Fairness in Job Scheduling on Cplant
The primary focus of research in job scheduling has been to increase utilization and improve desired user metrics such as turnaround time and slowdown. Very little research has addressed fairness. The Cplant scheduler uses a "fair share" measure to order jobs in the queue, but how fair is this scheduler?
One possible approach to assessing fairness is as follows: For each job, find the number of jobs with a higher user usage-count that are serviced while the job waits. The problem with that approach is how do we account for "benign" backfilling that uses slots in the schedule not usable by this job?

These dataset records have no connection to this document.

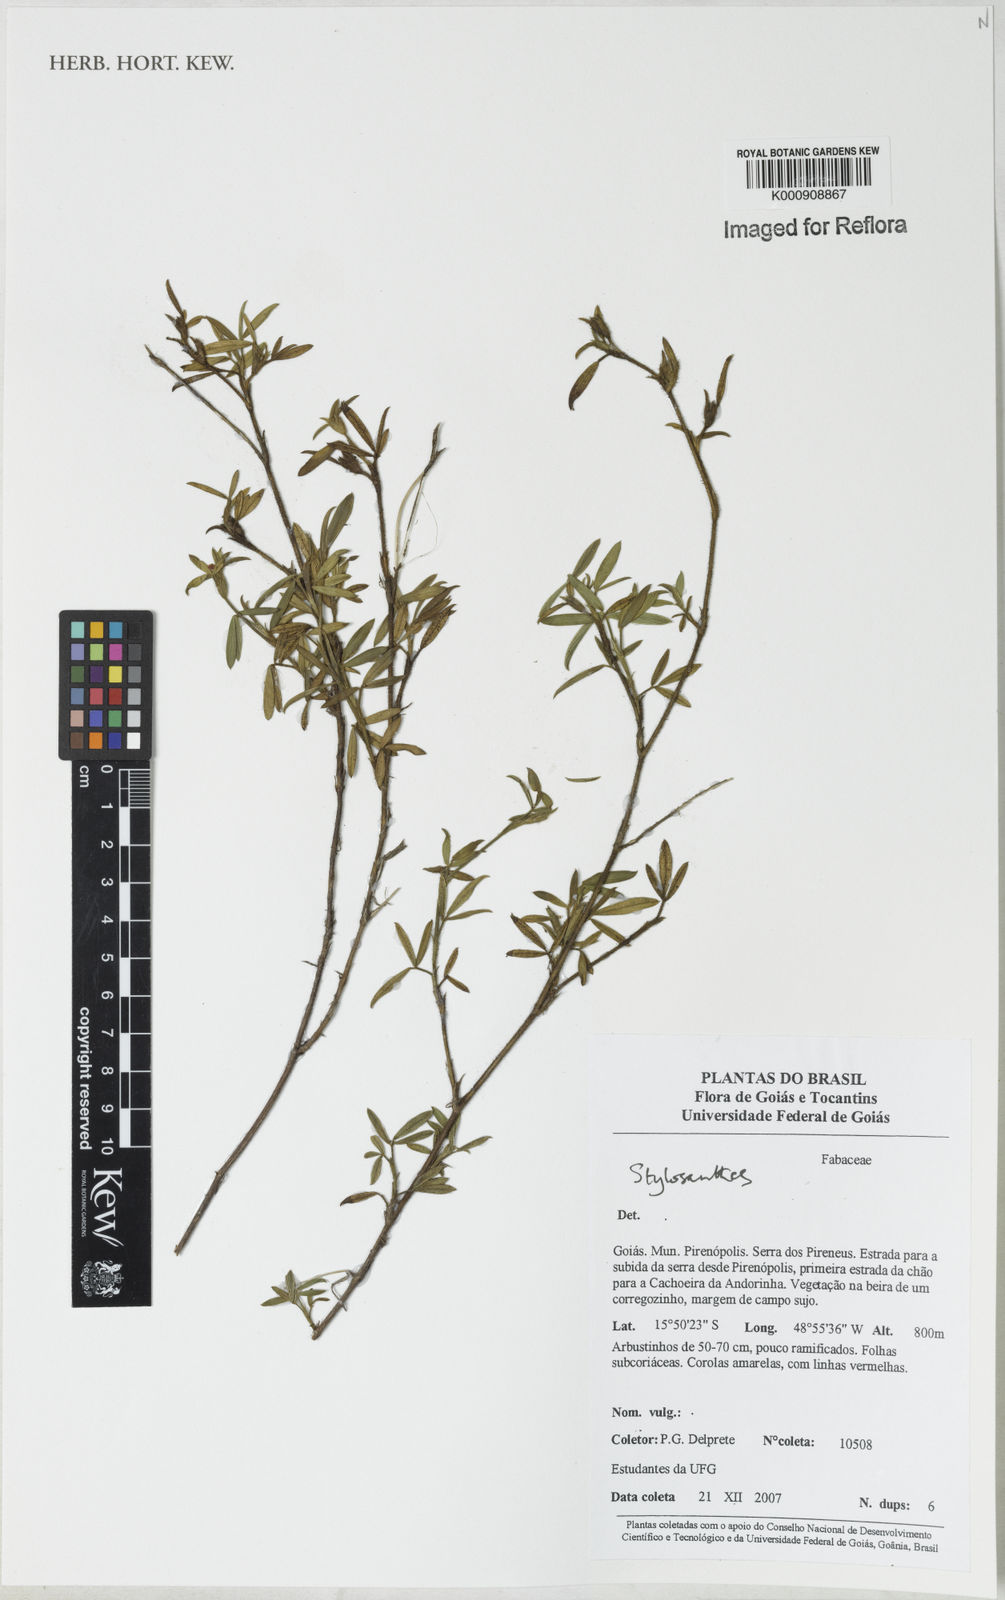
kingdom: Plantae
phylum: Tracheophyta
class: Magnoliopsida
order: Fabales
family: Fabaceae
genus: Stylosanthes
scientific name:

Instead, we propose assigning a "fair-start" time to a job when it is submitted by generating a non-backfilling, in order schedule based on fairness priority. If a job's actual start time does not exceed its fair-start time, the job is considered to have been fairly treated. Otherwise, it is considered to have been unfairly treated.
The original Cplant scheduler implemented no guarantee backfilling. With no guarantee backfilling none of the jobs submitted gets a scheduler reservation. Therefore, there is no blocking of jobs that can backfill onto open processors.
To preventing starvation, the Cplant scheduler will drain the machine when a job has been waiting for more than twenty-four hours. During the time that Cplant is being drained, many processors can go idle while jobs that can fit on the machine are waiting. In order to increase processor utilization and decrease job waiting times, aggressive/easy backfilling was added to the Cplant scheduler drain. With aggressive backfilling, a job that can fit on Cplant is scheduled during the time that the machine is being drained as long as the time requested for the job is no greater than the maximum remaining time for the jobs running on the machine. Therefore, one job gets a reservation and backfilling can be blocked by that job.
When Cplant became oversubscribed, the no guarantee backfilling and starvation drain made Cplant "unfair". We studied the consequences to "fairness" of various alternatives to the above scheduler.